The most popular game today in England with elaborate rules is Kingy, which we used to call “Hot Rice.” It is very fast. Those who are not He (US: It) have the ball hurled hard against them without means of retaliation, and against increasing odds. Anyone who is hit by a ball joins the He in attacking the rest. The throwers may not run with the ball in their hands, but chase the quarry by passing the ball to each other. Those who are chased are allowed to dodge and can even punch the ball back, and since the ball stings when it is thrown hard they wear handkerchiefs on their fists. Boys still play it up to the age of sixteen, often across the streets.

The Opies are exhaustive. Their regional knowledge is immense—it takes them back to the counting methods of Celtic shepherds—and their reflections are wise. It is no coincidence to them that the games in decline are the ones adults know best and are constantly pushed by them. The Opies suspect that the children who say they go around “aggravating people” or shouting, in gangs, “Anyone who gets in our way will be knocked over” (like the six-year-old girl who liked “setting gangs on people”) are children of the official playground conditioned by teacher’s orders and whistle. The children of the wasteland do not tolerate such behavior.

People in institutions, even those in concentration camps, are often far from feeling camaraderie and are likely to set about making life more intolerable for their fellows in confinement. Institutions create the bully: the more regulated, the more bullying:

…in our continual search for efficient units of educational administration we have overlooked that the most precious gift we can give the young is social space; the necessary space—or privacy—in which to become human beings.

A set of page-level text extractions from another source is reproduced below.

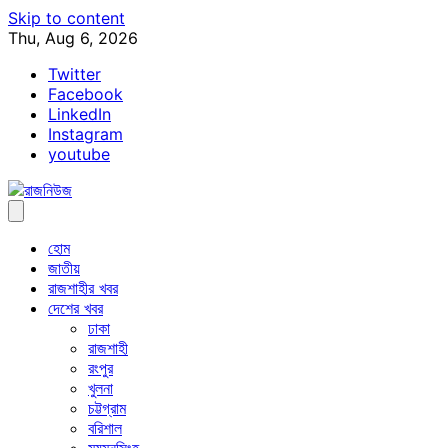
Skip to content
Thu, Aug 6, 2026
Twitter
Facebook
LinkedIn
Instagram
youtube
হোম
জাতীয়
রাজশাহীর খবর
দেশের খবর
ঢাকা
রাজশাহী
রংপুর
খুলনা
চট্টগ্রাম
বরিশাল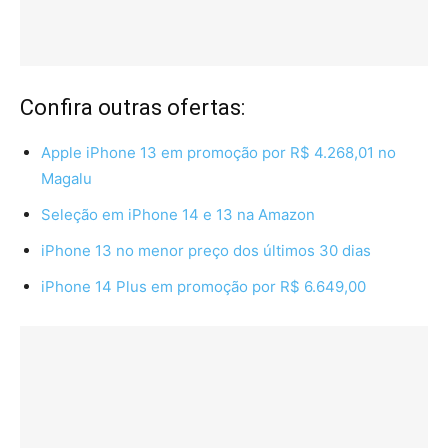
Confira outras ofertas:
Apple iPhone 13 em promoção por R$ 4.268,01 no
Magalu
Seleção em iPhone 14 e 13 na Amazon
iPhone 13 no menor preço dos últimos 30 dias
iPhone 14 Plus em promoção por R$ 6.649,00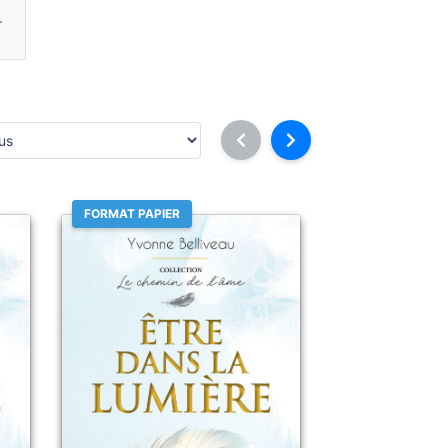
.
FORMAT PAPIER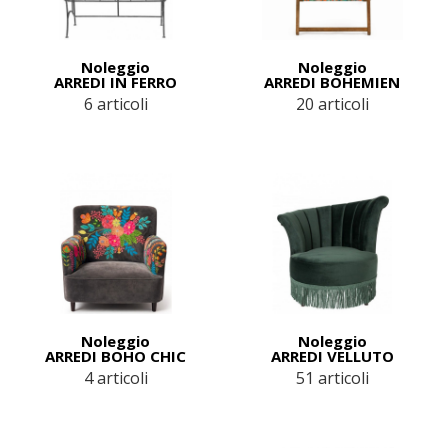
Noleggio
Noleggio
ARREDI IN FERRO
ARREDI BOHEMIEN
6 articoli
20 articoli
Noleggio
Noleggio
ARREDI BOHO CHIC
ARREDI VELLUTO
4 articoli
51 articoli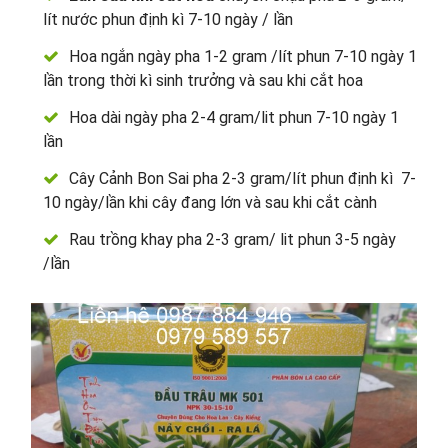
lít nước phun định kì 7-10 ngày / lần
Hoa ngắn ngày pha 1-2 gram /lít phun 7-10 ngày 1
lần trong thời kì sinh trưởng và sau khi cắt hoa
Hoa dài ngày pha 2-4 gram/lit phun 7-10 ngày 1
lần
Cây Cảnh Bon Sai pha 2-3 gram/lít phun định kì 7-
10 ngày/lần khi cây đang lớn và sau khi cắt cành
Rau trồng khay pha 2-3 gram/ lit phun 3-5 ngày
/lần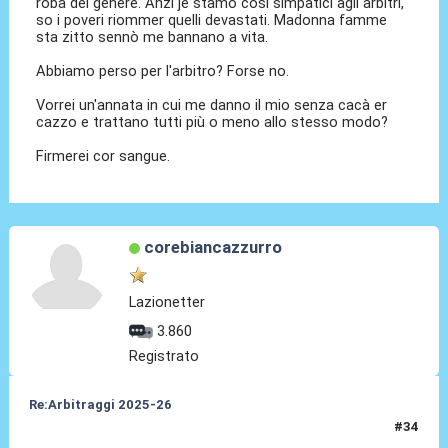
roba del genere. Anzi je stamo così simpatici agli arbitri,
so i poveri riommer quelli devastati. Madonna famme
sta zitto sennò me bannano a vita.
Abbiamo perso per l'arbitro? Forse no.
Vorrei un'annata in cui me danno il mio senza cacà er
cazzo e trattano tutti più o meno allo stesso modo?
Firmerei cor sangue.
corebiancazzurro
Lazionetter
3.860
Registrato
Re:Arbitraggi 2025-26
#34
25 Ago 2025, 01:36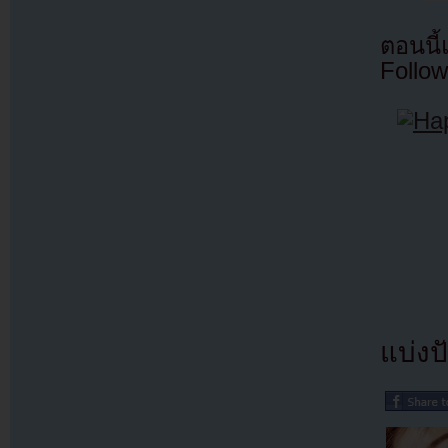
ตอนนี
Follow
แบ่งปั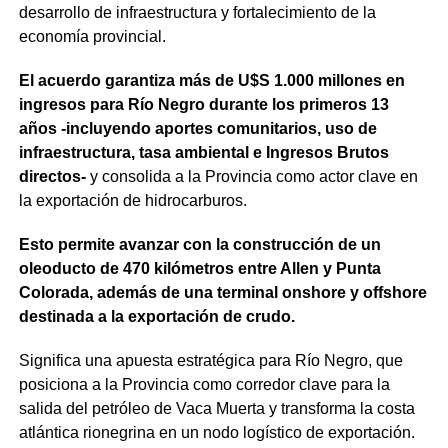
desarrollo de infraestructura y fortalecimiento de la
economía provincial.
El acuerdo garantiza más de U$S 1.000 millones en
ingresos para Río Negro durante los primeros 13
años -incluyendo aportes comunitarios, uso de
infraestructura, tasa ambiental e Ingresos Brutos
directos-
y consolida a la Provincia como actor clave en
la exportación de hidrocarburos.
Esto permite avanzar con la construcción de un
oleoducto de 470 kilómetros entre Allen y Punta
Colorada, además de una terminal onshore y offshore
destinada a la exportación de crudo.
Significa una apuesta estratégica para Río Negro, que
posiciona a la Provincia como corredor clave para la
salida del petróleo de Vaca Muerta y transforma la costa
atlántica rionegrina en un nodo logístico de exportación.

How vividly we remember our wasteland life; its private adventures and thrilling secrecies, where half the pleasure was in the imagination; how much, in recollection, we resent in the life that was schooling us off the lanes and the streets, and planting us, like little robots, in the “areas” of recreation. For God’s sake, couldn’t the word “area” be denied to our planners and sociologists! Who, at any time in his life, wants to be in an “area”?